The question that needs to be primarily addressed is actually the first one, not the second. Two prominent post-tribulation premillennialists, George E. Ladd and Wayne Grudem, argue that the signs prophesied in the Bible are not of a nature that we can draw firm conclusions regarding the timing of Christ's return.
Non-dispensationalists like Grudem do not find that Daniel 9 and related passages provide evidence of a literal, fixed-length peace treaty with Israel. Rather, the signs he sees taught in Scripture that must be fulfilled prior to Christ's Second Coming are the following:
- Preaching of the Gospel to all nations (Mark 13:10)
- Probably not fulfilled, but possible in light of Paul's language in Colossians 1:5–6, "in the whole world."
- Great tribulation (Mark 13:7–8)
- Probably not fulfilled, but possible that it was fulfilled in the fall of Jerusalem (AD 66–70).
- False prophets (Mark 13:22)
- Probably not fulfilled, but it may have been fulfilled in the many examples of false prophets that have arisen throughout Christian history.
- Signs in the heavens (Mark 13:24–25)
- Almost certainly not fulfilled. However, "they could occur very quickly," on the order of minutes or hours, and thus this does not suggest that Christ could not return at any time.
- Appearance of the Man of Lawlessness (2 Thessalonians 2:1–10)
- Probably not fulfilled, but it is still possible that the "man of lawlessness" could refer to a historical figure, whether a Roman emperor or a Hitler/Stalin.
- All Israel to be saved (Romans 11:26)
- Probably not fulfilled, but perhaps Paul referred simply to the kind of Jewish conversion to Christianity that we have seen throughout church history.
Given this analysis, Grudem concludes that Christ's return is imminent, and that the only the unfulfilled "signs in the heavens" could be used as a predictor. However, because they may last only an extremely brief time, we must admit that Christ could return at any time, and we cannot predict his coming:
The only sign that seems certainly not to have occurred, the darkening of the sun and moon and the falling of the stars, could occur within the space of a few minutes, and therefore it seems appropriate to say that Christ could now return at any hour of the day or night. (Systematic Theology, chapter 54)

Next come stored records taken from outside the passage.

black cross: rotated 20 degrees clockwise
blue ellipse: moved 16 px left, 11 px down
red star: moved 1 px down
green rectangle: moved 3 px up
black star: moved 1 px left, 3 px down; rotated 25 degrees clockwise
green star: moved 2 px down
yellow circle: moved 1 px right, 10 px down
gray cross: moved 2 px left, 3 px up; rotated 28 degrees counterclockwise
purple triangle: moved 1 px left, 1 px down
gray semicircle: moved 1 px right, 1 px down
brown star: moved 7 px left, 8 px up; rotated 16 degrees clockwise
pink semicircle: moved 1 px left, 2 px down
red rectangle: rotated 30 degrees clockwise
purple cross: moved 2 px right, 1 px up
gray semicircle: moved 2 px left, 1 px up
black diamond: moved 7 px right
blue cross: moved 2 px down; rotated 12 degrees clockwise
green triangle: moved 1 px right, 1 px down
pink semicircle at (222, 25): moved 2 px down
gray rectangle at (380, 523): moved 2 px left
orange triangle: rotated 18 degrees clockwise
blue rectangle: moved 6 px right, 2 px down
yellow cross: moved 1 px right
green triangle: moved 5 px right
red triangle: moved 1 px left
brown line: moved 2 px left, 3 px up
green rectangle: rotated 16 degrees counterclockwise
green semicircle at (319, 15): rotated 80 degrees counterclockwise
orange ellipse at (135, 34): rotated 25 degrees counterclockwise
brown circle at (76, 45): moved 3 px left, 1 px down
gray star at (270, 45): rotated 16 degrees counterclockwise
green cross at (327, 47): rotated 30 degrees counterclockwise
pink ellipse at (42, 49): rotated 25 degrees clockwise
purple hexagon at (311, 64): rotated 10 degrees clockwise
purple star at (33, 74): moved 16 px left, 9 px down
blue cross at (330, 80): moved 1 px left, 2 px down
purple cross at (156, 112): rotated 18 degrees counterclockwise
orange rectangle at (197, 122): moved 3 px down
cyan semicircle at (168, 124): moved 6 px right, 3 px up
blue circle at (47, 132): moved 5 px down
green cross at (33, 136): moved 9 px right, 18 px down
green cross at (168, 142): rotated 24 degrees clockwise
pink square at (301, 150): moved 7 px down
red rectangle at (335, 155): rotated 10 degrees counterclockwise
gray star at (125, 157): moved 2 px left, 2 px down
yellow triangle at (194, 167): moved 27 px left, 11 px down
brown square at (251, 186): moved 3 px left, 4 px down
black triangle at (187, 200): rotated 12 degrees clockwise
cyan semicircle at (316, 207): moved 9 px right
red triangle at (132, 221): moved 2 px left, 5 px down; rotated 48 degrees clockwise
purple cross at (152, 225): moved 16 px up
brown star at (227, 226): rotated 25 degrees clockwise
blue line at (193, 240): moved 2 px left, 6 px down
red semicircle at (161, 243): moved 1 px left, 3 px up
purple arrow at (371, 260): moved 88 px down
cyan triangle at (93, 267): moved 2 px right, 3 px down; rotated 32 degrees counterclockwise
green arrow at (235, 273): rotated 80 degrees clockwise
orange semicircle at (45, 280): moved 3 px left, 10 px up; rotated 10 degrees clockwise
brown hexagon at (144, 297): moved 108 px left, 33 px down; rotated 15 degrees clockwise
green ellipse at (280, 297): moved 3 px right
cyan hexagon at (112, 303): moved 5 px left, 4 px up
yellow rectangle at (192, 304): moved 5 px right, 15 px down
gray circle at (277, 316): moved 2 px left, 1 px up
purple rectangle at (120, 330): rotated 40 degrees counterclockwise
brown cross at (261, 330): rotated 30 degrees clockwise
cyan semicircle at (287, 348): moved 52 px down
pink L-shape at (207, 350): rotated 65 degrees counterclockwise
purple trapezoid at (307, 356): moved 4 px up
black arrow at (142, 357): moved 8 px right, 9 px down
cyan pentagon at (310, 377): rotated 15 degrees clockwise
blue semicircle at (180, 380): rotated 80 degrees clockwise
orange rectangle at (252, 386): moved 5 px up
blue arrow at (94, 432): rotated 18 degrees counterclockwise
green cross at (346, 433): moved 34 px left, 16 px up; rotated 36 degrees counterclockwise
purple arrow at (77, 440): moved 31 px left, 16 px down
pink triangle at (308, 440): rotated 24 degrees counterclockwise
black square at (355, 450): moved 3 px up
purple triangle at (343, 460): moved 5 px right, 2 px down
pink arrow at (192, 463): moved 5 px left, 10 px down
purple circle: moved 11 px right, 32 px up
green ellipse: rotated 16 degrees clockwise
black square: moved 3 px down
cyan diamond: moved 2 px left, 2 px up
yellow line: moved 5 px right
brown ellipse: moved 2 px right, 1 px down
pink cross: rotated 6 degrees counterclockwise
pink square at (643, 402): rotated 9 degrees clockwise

Ladd's approach is similar. Dealing with Jesus's predictions in the Olivet Discourse, he writes:
The Olivet Discourse describes no signs by which the end can be calculated. [...] False messiahs will arise; wars will occur; "but the end is not yet" (Mark 13:7). These events are not signs of an imminent end; they will occur, but the end delays. Rather than being signs of the end, they are only "the beginning of woes" (Mark 13:8) which will mark the entire age. (The Presence of the Future, 326–27)
Ladd thus sees "no conflict between the Olivet Discourse and Jesus'saying that the end will come without signs which can be calculated." Other signs that he accepts, like that of the Gospel being preached to all nations, can't be used for calculations either, since it is difficult to know when they are fulfilled.
Post-tribulation premillennialists, and more generally most non-dispensationalists, are hesitant to literally interpret the Bible's apocalyptic passages. Thus, they typically do not see any of the events signalling the return of Christ to be sufficiently specific as to allow anyone to calculate the date of Christ's return.
Thus, Matthew 24:36 and similar passages do not need to be explained: "Post-tribs" hold that Jesus is clearly teaching that no man can know the day or the hour, and neither can any man predict it on the basis of the fulfillment of signs.